> [ИСХОДНЫЙ ТЕКСТ]:
▬▬▬▬▬▬▬▬▬▬
Если поэзии без рассуждения не бывает, — а это признает даже Малларме, — то что может спасти ее истину, ее высоту, кроме обращения к смерти? Кроме неукоснительного требования выразить смерть и, больше того, заставить ее саму взять слово? Но для этого нужно сначала отказаться от житейских радостей и мук. Потом говорящий должен полностью отождествиться со смертью.

Этот невероятный шаг и сделал Бодлер. Он назвал смерть по имени. Но что она для него значила? Неотвязную мысль? Телесное страдание, у которого есть свои пределы? Нередко — и после Бодлера мы чувствуем это снова — поэзия в самом деле равнозначна опасности. К тому же в нас всегда коренится физическая смерть. Ее надо только осознать.
▬▬▬▬▬▬▬▬▬▬
> [СТРОКИ ДАННЫХ]:
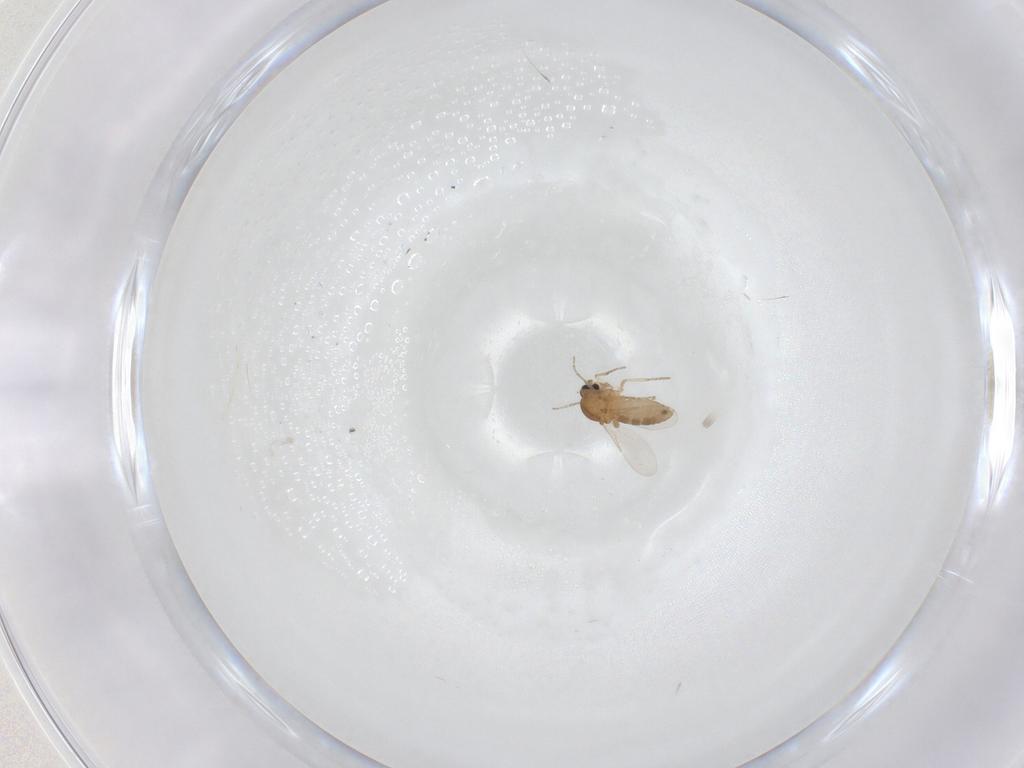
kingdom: Animalia
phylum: Arthropoda
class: Insecta
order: Diptera
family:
▬▬▬▬▬▬▬▬▬▬
> [СПИСОК ЗАДАЧ]:
a) Перепишите дословно фрагмент исходного текста: всё от «Этот невероятный шаг» до «надо только осознать.».
b) Чем, согласно исходному тексту, обосновано обращение поэзии к смерти? Ответьте в одном–трёх предложениях.
c) Продолжите исходный текст с того места, где он заканчивается.

> [ОТВЕТЫ ПО ЗАДАЧАМ]:
a)
Этот невероятный шаг и сделал Бодлер. Он назвал смерть по имени. Но что она для него значила? Неотвязную мысль? Телесное страдание, у которого есть свои пределы? Нередко — и после Бодлера мы чувствуем это снова — поэзия в самом деле равнозначна опасности. К тому же в нас всегда коренится физическая смерть. Ее надо только осознать.

b) Поэзии без рассуждения не бывает, и это признаёт даже Малларме. Поэтому спасти её истину и высоту может только обращение к смерти. Для этого нужно выразить смерть и заставить её саму взять слово.

c)
Но иногда поэзия настолько освобождает себя от бремени знания и долга, что ее достает лишь на простое упражнение ума. Слово слишком проникнуто ленью. Слишком запятнано житейским самодовольством. Чтобы сохранить его достоинство, одной мысли уже мало. Кажется, для очищения слова необходима настоящая кровь.

Есть времена, когда поэзия требует мужественного действия. Так было в нашей пустыне 1840-х годов, где — и уже давно, со времен закрытия Пор-Рояля и гибели Федры — звучала только ложь да наполовину заглушенные и не очень внятные голоса давних затворников Шатобриана и Виньи.

Бодлер сумел это понять. Смерть, которую он в себе взрастил, была истинной.

IV

Жан-Поль Сартр показал{13}, что Бодлер очень рано сделал окончательный выбор. Но предмета и смысла этого выбора Сартр не понял.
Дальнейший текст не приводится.